**What needs to be done:**
All entries given below are to be returned word for word.

**The data:**
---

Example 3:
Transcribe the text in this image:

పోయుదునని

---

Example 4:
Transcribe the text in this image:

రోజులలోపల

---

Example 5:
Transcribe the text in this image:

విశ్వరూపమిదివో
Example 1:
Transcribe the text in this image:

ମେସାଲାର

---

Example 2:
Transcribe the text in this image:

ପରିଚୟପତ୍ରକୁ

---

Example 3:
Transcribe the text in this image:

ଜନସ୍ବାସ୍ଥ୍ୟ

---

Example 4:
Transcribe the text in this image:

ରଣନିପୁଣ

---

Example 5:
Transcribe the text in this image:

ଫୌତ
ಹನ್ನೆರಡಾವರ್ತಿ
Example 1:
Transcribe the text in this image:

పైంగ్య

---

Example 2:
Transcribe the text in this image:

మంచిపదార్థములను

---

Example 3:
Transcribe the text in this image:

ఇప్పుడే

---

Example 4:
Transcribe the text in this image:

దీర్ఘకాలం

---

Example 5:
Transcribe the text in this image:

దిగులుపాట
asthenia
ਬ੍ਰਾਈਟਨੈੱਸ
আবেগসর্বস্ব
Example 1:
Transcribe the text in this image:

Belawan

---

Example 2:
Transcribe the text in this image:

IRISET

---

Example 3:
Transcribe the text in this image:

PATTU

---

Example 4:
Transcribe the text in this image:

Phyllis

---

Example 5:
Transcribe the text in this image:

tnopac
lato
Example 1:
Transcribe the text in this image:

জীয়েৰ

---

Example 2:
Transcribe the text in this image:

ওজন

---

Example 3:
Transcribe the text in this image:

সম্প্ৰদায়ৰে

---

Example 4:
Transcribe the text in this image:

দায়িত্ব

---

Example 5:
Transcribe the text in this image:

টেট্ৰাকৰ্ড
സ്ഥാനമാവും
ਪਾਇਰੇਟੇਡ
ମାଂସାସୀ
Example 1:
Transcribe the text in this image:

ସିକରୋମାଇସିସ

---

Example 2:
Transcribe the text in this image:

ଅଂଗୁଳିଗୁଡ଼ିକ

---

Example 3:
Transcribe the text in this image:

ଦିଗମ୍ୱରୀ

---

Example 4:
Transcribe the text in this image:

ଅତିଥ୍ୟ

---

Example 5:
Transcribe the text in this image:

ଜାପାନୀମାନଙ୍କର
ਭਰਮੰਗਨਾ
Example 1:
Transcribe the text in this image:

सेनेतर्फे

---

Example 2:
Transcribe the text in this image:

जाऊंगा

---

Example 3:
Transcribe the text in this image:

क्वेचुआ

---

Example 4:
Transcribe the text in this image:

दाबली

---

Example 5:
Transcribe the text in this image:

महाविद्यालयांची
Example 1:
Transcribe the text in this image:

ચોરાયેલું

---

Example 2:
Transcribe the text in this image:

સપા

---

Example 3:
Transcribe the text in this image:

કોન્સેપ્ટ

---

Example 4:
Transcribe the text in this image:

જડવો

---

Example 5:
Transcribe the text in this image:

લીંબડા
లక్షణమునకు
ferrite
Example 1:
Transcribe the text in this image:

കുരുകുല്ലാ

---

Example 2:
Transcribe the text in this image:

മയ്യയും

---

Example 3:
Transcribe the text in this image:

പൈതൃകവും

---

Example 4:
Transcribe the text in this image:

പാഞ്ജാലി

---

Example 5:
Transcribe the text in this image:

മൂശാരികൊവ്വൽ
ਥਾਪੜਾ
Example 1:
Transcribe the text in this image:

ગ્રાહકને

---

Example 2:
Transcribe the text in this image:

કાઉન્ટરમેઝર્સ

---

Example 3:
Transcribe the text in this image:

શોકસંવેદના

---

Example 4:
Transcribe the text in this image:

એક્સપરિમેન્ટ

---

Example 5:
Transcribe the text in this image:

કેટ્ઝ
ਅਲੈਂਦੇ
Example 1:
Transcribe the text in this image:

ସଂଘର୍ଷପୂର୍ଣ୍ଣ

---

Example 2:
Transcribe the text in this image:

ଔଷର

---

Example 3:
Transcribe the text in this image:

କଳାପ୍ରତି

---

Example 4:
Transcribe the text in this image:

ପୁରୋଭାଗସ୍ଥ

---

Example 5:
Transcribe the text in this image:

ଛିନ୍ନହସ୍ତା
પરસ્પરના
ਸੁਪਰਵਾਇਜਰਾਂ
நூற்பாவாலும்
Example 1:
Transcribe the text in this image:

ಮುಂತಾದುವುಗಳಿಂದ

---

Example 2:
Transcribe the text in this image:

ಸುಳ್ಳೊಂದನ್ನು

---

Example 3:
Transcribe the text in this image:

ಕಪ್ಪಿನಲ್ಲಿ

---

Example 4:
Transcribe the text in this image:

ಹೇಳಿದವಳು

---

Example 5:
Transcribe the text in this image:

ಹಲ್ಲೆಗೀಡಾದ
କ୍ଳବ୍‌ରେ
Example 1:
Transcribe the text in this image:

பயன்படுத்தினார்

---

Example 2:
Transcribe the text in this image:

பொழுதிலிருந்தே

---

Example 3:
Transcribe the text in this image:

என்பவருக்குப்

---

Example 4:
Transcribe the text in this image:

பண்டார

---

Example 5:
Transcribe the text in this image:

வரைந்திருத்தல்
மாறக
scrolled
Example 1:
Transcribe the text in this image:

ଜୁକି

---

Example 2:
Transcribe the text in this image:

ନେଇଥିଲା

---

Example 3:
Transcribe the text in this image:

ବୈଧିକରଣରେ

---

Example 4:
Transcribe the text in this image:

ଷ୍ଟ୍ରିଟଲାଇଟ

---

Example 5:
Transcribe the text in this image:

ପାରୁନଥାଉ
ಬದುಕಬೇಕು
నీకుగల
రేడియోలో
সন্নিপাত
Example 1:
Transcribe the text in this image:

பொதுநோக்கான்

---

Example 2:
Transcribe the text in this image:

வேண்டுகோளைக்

**Finished exercise:**
---

Example 3:
Transcribe the text in this image:

పోయుదునని

---

Example 4:
Transcribe the text in this image:

రోజులలోపల

---

Example 5:
Transcribe the text in this image:

విశ్వరూపమిదివో
Example 1:
Transcribe the text in this image:

ମେସାଲାର

---

Example 2:
Transcribe the text in this image:

ପରିଚୟପତ୍ରକୁ

---

Example 3:
Transcribe the text in this image:

ଜନସ୍ବାସ୍ଥ୍ୟ

---

Example 4:
Transcribe the text in this image:

ରଣନିପୁଣ

---

Example 5:
Transcribe the text in this image:

ଫୌତ
ಹನ್ನೆರಡಾವರ್ತಿ
Example 1:
Transcribe the text in this image:

పైంగ్య

---

Example 2:
Transcribe the text in this image:

మంచిపదార్థములను

---

Example 3:
Transcribe the text in this image:

ఇప్పుడే

---

Example 4:
Transcribe the text in this image:

దీర్ఘకాలం

---

Example 5:
Transcribe the text in this image:

దిగులుపాట
asthenia
ਬ੍ਰਾਈਟਨੈੱਸ
আবেগসর্বস্ব
Example 1:
Transcribe the text in this image:

Belawan

---

Example 2:
Transcribe the text in this image:

IRISET

---

Example 3:
Transcribe the text in this image:

PATTU

---

Example 4:
Transcribe the text in this image:

Phyllis

---

Example 5:
Transcribe the text in this image:

tnopac
lato
Example 1:
Transcribe the text in this image:

জীয়েৰ

---

Example 2:
Transcribe the text in this image:

ওজন

---

Example 3:
Transcribe the text in this image:

সম্প্ৰদায়ৰে

---

Example 4:
Transcribe the text in this image:

দায়িত্ব

---

Example 5:
Transcribe the text in this image:

টেট্ৰাকৰ্ড
സ്ഥാനമാവും
ਪਾਇਰੇਟੇਡ
ମାଂସାସୀ
Example 1:
Transcribe the text in this image:

ସିକରୋମାଇସିସ

---

Example 2:
Transcribe the text in this image:

ଅଂଗୁଳିଗୁଡ଼ିକ

---

Example 3:
Transcribe the text in this image:

ଦିଗମ୍ୱରୀ

---

Example 4:
Transcribe the text in this image:

ଅତିଥ୍ୟ

---

Example 5:
Transcribe the text in this image:

ଜାପାନୀମାନଙ୍କର
ਭਰਮੰਗਨਾ
Example 1:
Transcribe the text in this image:

सेनेतर्फे

---

Example 2:
Transcribe the text in this image:

जाऊंगा

---

Example 3:
Transcribe the text in this image:

क्वेचुआ

---

Example 4:
Transcribe the text in this image:

दाबली

---

Example 5:
Transcribe the text in this image:

महाविद्यालयांची
Example 1:
Transcribe the text in this image:

ચોરાયેલું

---

Example 2:
Transcribe the text in this image:

સપા

---

Example 3:
Transcribe the text in this image:

કોન્સેપ્ટ

---

Example 4:
Transcribe the text in this image:

જડવો

---

Example 5:
Transcribe the text in this image:

લીંબડા
లక్షణమునకు
ferrite
Example 1:
Transcribe the text in this image:

കുരുകുല്ലാ

---

Example 2:
Transcribe the text in this image:

മയ്യയും

---

Example 3:
Transcribe the text in this image:

പൈതൃകവും

---

Example 4:
Transcribe the text in this image:

പാഞ്ജാലി

---

Example 5:
Transcribe the text in this image:

മൂശാരികൊവ്വൽ
ਥਾਪੜਾ
Example 1:
Transcribe the text in this image:

ગ્રાહકને

---

Example 2:
Transcribe the text in this image:

કાઉન્ટરમેઝર્સ

---

Example 3:
Transcribe the text in this image:

શોકસંવેદના

---

Example 4:
Transcribe the text in this image:

એક્સપરિમેન્ટ

---

Example 5:
Transcribe the text in this image:

કેટ્ઝ
ਅਲੈਂਦੇ
Example 1:
Transcribe the text in this image:

ସଂଘର୍ଷପୂର୍ଣ୍ଣ

---

Example 2:
Transcribe the text in this image:

ଔଷର

---

Example 3:
Transcribe the text in this image:

କଳାପ୍ରତି

---

Example 4:
Transcribe the text in this image:

ପୁରୋଭାଗସ୍ଥ

---

Example 5:
Transcribe the text in this image:

ଛିନ୍ନହସ୍ତା
પરસ્પરના
ਸੁਪਰਵਾਇਜਰਾਂ
நூற்பாவாலும்
Example 1:
Transcribe the text in this image:

ಮುಂತಾದುವುಗಳಿಂದ

---

Example 2:
Transcribe the text in this image:

ಸುಳ್ಳೊಂದನ್ನು

---

Example 3:
Transcribe the text in this image:

ಕಪ್ಪಿನಲ್ಲಿ

---

Example 4:
Transcribe the text in this image:

ಹೇಳಿದವಳು

---

Example 5:
Transcribe the text in this image:

ಹಲ್ಲೆಗೀಡಾದ
କ୍ଳବ୍‌ରେ
Example 1:
Transcribe the text in this image:

பயன்படுத்தினார்

---

Example 2:
Transcribe the text in this image:

பொழுதிலிருந்தே

---

Example 3:
Transcribe the text in this image:

என்பவருக்குப்

---

Example 4:
Transcribe the text in this image:

பண்டார

---

Example 5:
Transcribe the text in this image:

வரைந்திருத்தல்
மாறக
scrolled
Example 1:
Transcribe the text in this image:

ଜୁକି

---

Example 2:
Transcribe the text in this image:

ନେଇଥିଲା

---

Example 3:
Transcribe the text in this image:

ବୈଧିକରଣରେ

---

Example 4:
Transcribe the text in this image:

ଷ୍ଟ୍ରିଟଲାଇଟ

---

Example 5:
Transcribe the text in this image:

ପାରୁନଥାଉ
ಬದುಕಬೇಕು
నీకుగల
రేడియోలో
সন্নিপাত
Example 1:
Transcribe the text in this image:

பொதுநோக்கான்

---

Example 2:
Transcribe the text in this image:

வேண்டுகோளைக்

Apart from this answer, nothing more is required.